7th Circuit Rules Cable Systems May Use Existing Electric Utility Easements Over Landowner's Objection
Cable operators seeking access to existing utility easements on private property recently received some good news. On February 28, 2020, the U.S. Court of Appeals for the 7th Circuit ruled that Section 621 of the federal Communications Act, 47 U.S.C. § 541, allows franchised cable operators to use existing electric utility easements without obtaining a separate easement from the owner of the underlying land.
The decision in West v. Louisville Gas & Electric Co. is noteworthy because it reaffirms a common sense application of the "access to compatible easements" provision of the statute and declined to adopt the reasoning of four other circuits that have narrowly interpreted this provision.
Section 621(a)(2) of the Act provides that a cable franchise authorizes the construction of a cable system, including "through easements . . . which have been dedicated for compatible uses." The cable system in West attached its fiber to electric transmission towers installed on West's property within existing easements that authorized the utility's lines, poles and towers for the transmission of electricity for "power, telephone and/or other purposes." West argued that the cable company needed its own easement because the easement only extended to the electric utility and its successors and had not been "dedicated for compatible uses" under Section 621.

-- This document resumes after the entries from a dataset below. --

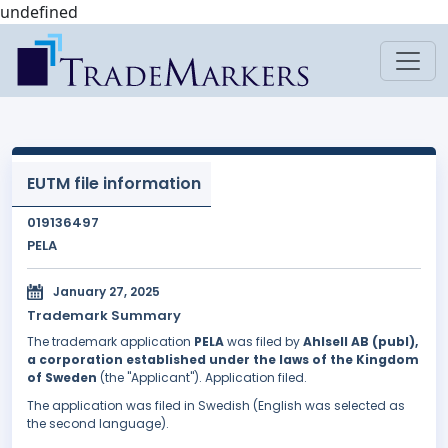
undefined
EUTM file information
019136497
PELA
January 27, 2025
Trademark Summary
The trademark application
PELA
was filed by
Ahlsell AB (publ),
a corporation established under the laws of the Kingdom
of Sweden
(the "Applicant"). Application filed.
The application was filed in Swedish (English was selected as
the second language).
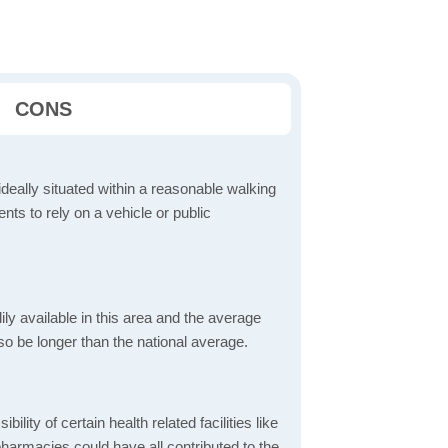
CONS
ideally situated within a reasonable walking
nts to rely on a vehicle or public
dily available in this area and the average
o be longer than the national average.
bility of certain health related facilities like
pharmacies could have all contributed to the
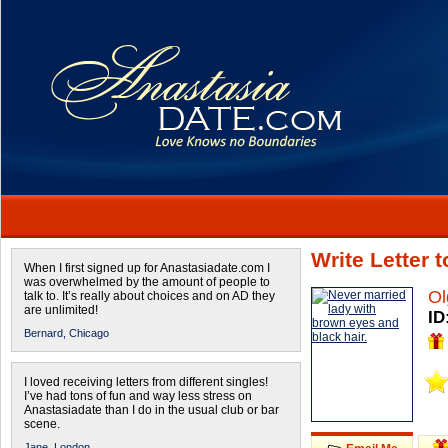
Write Letter 
When I first signed up for Anastasiadate.com I
was overwhelmed by the amount of people to
Ol
talk to. It’s really about choices and on AD they
are unlimited!
ID
Bernard,
Chicago
I loved receiving letters from different singles!
I’ve had tons of fun and way less stress on
Anastasiadate than I do in the usual club or bar
scene.
Jane,
London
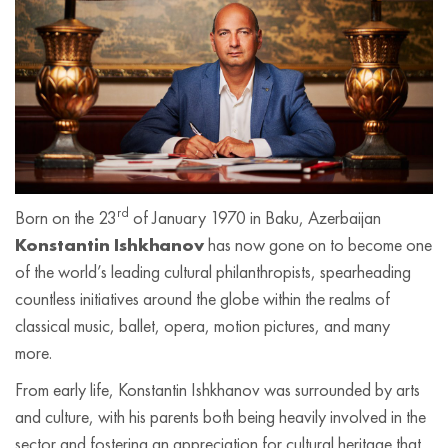
rd
Born on the 23
of January 1970 in Baku, Azerbaijan
Konstantin Ishkhanov
has now gone on to become one
of the world’s leading cultural philanthropists, spearheading
countless initiatives around the globe within the realms of
classical music, ballet, opera, motion pictures, and many
more.
From early life, Konstantin Ishkhanov was surrounded by arts
and culture, with his parents both being heavily involved in the
sector and fostering an appreciation for cultural heritage that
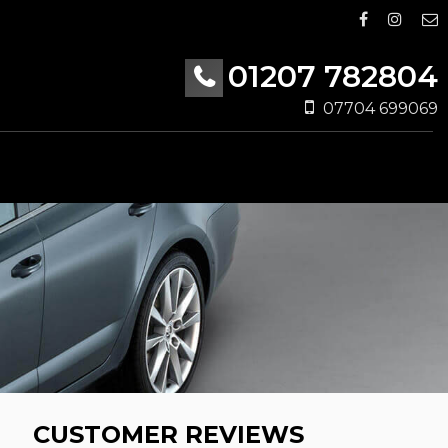
01207 782804
07704 699069
CUSTOMER REVIEWS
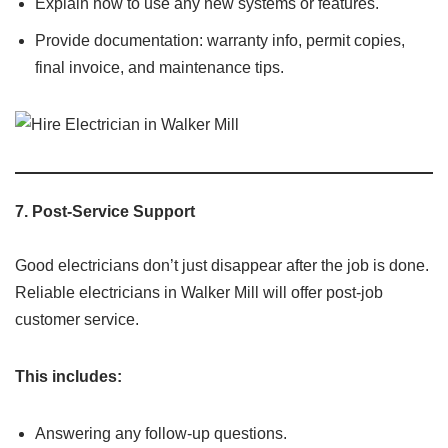
Explain how to use any new systems or features.
Provide documentation: warranty info, permit copies,
final invoice, and maintenance tips.
7.
Post-Service Support
Good electricians don’t just disappear after the job is done.
Reliable electricians in Walker Mill will offer post-job
customer service.
This includes:
Answering any follow-up questions.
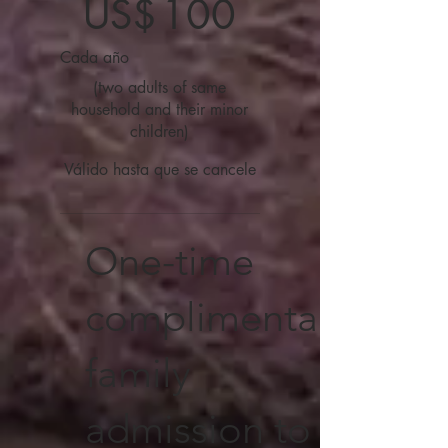
US$
100
Cada año
(two adults of same
household and their minor
children)
Válido hasta que se cancele
One-time
complimentary
family
admission to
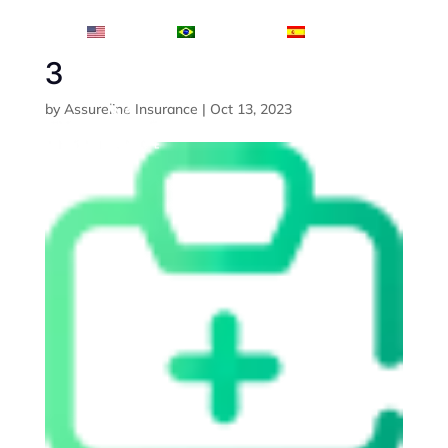
English
Português
Español
3
by
Assureline Insurance
|
Oct 13, 2023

The court rejected the landowner's argument that under Section 621 the easement needed to be and was not "dedicated to the public" in the manner of public roads. Instead, the court found that Indiana's law of easements controlled interpretation of the easement, and that the law "treats easements as permitting new uses compatible with the original grant." The court recognized that "most states permit the holder of an easement to allow third parties to use rights available under the easement."
The case is important because the landowner's arguments rested on opinions of four other federal appellate courts that rejected cable operators' efforts to gain access to the inside spaces of apartment buildings and other multi-dwelling units under Section 621's "compatible use" provision. The 3rd, 4th, 8th, and 9th Circuits have all reasoned to some extent that Section 621 only authorizes cable operators to use easements that have been "dedicated to the public," despite the fact that the term "public" is only used in the statute to describe "rights-of-way," not easements "dedicated to compatible uses."
With its decision, the 7th Circuit joins a number of courts in other jurisdictions that have interpreted easements "dedicated to compatible uses" under Section 621 to mean simply "set aside" or "designated" as commonly understood. This approach to Section 621 would allow cable systems to follow existing utility corridors, where the underlying property owner might have already been fully compensated for the easement and the installation of utility facilities on the property.